* Exercise *
Set down, exactly as written, the lines from the line holding "exposure_s: 1/200" to the end of the data, inclusive, skipping any pictures.

* Input data *
-------------------------

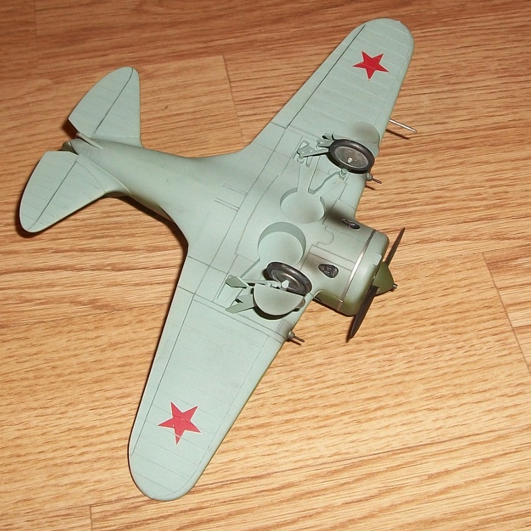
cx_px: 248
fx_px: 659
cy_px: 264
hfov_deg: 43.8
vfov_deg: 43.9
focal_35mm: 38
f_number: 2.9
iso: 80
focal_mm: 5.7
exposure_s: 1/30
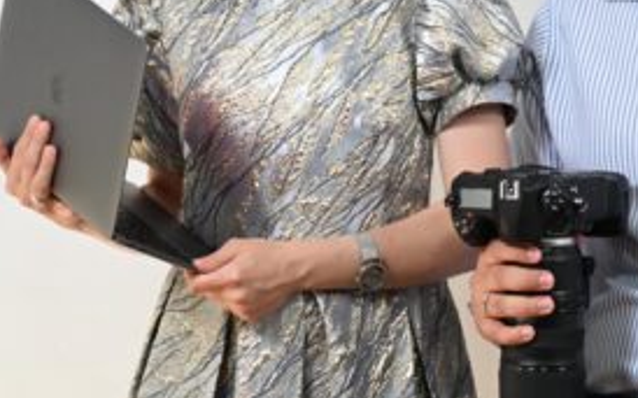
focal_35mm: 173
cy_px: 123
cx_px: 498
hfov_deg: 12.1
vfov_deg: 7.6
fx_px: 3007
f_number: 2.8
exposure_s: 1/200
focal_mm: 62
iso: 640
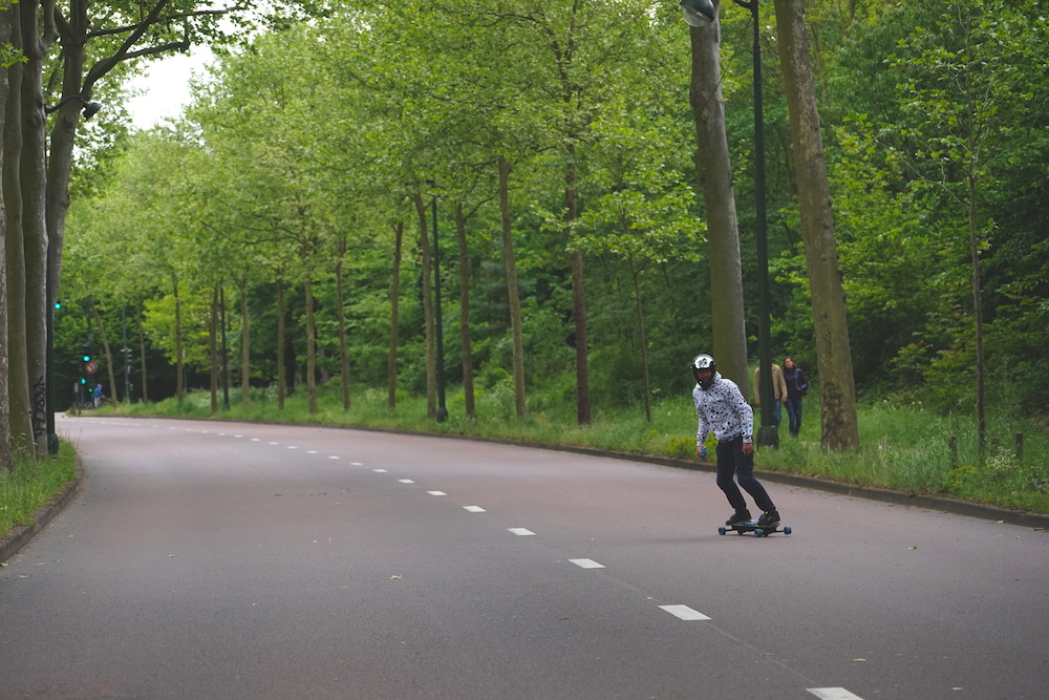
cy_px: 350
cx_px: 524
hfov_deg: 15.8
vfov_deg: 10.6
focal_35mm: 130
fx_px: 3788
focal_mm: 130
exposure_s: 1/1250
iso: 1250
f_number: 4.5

-------------------------

* Result of this task *
exposure_s: 1/200
focal_mm: 62
iso: 640
cy_px: 350
cx_px: 524
hfov_deg: 15.8
vfov_deg: 10.6
focal_35mm: 130
fx_px: 3788
focal_mm: 130
exposure_s: 1/1250
iso: 1250
f_number: 4.5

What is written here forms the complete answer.